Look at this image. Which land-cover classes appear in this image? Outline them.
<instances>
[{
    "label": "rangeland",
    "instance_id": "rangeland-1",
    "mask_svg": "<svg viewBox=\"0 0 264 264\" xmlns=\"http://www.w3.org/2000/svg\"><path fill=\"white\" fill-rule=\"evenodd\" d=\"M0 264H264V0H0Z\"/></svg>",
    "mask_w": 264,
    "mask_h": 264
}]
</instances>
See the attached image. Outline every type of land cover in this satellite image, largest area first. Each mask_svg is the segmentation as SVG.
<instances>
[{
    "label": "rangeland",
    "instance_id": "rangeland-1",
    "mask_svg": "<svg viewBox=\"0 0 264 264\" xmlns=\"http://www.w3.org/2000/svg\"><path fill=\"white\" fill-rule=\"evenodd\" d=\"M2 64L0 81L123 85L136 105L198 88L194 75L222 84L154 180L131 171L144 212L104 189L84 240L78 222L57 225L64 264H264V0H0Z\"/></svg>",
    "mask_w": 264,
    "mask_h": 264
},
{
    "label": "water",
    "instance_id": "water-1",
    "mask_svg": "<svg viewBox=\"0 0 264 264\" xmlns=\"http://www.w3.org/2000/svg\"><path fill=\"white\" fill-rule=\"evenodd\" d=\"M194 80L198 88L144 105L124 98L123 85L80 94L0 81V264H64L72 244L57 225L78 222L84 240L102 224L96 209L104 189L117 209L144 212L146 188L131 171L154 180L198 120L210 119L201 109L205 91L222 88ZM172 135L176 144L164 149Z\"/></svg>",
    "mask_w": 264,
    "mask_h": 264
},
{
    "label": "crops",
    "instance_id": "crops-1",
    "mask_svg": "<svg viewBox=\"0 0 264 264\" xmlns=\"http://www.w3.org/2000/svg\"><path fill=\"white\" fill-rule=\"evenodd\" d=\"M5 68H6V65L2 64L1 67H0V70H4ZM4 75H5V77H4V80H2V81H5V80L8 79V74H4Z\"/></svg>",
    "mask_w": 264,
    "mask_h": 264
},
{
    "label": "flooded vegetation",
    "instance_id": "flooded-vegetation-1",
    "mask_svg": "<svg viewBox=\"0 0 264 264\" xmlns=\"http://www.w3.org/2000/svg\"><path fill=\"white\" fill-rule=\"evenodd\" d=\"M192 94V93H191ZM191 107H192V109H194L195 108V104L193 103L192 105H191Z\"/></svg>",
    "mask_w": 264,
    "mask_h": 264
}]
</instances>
* * *
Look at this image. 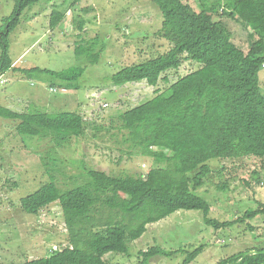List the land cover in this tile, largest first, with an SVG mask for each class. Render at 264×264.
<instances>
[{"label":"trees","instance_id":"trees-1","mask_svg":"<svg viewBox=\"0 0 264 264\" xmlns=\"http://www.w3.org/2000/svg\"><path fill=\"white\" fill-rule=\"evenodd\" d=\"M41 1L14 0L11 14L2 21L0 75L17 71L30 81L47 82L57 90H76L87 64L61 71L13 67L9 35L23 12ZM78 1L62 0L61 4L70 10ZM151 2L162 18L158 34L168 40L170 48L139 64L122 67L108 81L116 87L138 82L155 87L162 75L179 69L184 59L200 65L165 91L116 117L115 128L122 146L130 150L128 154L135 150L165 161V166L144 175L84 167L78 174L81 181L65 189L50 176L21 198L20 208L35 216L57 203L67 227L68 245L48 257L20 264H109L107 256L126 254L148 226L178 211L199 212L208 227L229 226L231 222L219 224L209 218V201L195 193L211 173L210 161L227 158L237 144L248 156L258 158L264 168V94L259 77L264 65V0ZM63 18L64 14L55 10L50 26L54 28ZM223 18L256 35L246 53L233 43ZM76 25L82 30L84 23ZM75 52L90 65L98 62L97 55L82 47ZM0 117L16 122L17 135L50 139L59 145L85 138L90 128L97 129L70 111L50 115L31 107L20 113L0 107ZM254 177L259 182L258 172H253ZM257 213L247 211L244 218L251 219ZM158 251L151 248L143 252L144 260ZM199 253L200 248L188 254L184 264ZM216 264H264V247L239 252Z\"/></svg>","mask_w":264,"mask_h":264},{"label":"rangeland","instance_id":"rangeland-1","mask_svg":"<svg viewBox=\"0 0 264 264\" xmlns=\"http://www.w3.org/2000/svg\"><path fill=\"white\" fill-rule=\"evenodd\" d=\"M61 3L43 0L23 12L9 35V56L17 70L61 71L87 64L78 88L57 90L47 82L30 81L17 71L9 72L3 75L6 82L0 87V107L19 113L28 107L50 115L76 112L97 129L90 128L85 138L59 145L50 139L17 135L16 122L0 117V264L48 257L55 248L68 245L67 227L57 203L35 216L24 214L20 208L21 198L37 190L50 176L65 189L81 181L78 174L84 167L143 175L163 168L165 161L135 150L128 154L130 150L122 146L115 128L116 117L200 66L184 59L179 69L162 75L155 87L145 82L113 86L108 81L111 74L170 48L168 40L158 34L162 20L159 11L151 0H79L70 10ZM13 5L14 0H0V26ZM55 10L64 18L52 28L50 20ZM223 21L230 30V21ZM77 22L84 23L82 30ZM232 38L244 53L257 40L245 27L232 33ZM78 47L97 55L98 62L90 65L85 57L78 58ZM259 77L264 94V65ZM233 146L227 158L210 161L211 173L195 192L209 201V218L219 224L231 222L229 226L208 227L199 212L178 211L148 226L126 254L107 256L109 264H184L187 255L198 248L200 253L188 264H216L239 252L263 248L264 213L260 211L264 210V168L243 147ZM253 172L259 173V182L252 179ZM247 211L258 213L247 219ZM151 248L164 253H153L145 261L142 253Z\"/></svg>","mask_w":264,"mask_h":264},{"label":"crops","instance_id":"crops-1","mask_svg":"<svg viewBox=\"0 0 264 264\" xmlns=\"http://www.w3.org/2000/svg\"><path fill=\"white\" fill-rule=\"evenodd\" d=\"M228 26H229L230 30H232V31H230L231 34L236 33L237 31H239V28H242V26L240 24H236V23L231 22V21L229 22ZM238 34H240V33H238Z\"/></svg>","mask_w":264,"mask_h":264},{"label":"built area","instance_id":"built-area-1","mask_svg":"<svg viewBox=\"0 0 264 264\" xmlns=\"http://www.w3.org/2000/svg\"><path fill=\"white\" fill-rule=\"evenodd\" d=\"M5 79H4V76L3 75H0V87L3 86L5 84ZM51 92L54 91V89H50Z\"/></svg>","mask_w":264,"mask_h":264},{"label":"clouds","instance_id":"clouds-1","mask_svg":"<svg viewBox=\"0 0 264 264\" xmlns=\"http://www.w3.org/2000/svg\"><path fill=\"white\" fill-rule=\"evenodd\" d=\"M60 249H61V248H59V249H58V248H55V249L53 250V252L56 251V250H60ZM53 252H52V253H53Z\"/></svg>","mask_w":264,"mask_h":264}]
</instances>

#### Directions:
Show every line of the records that contains the string "flooded", copying each line in full.

#### Solved exercise:
    "label": "flooded vegetation",
    "instance_id": "flooded-vegetation-1",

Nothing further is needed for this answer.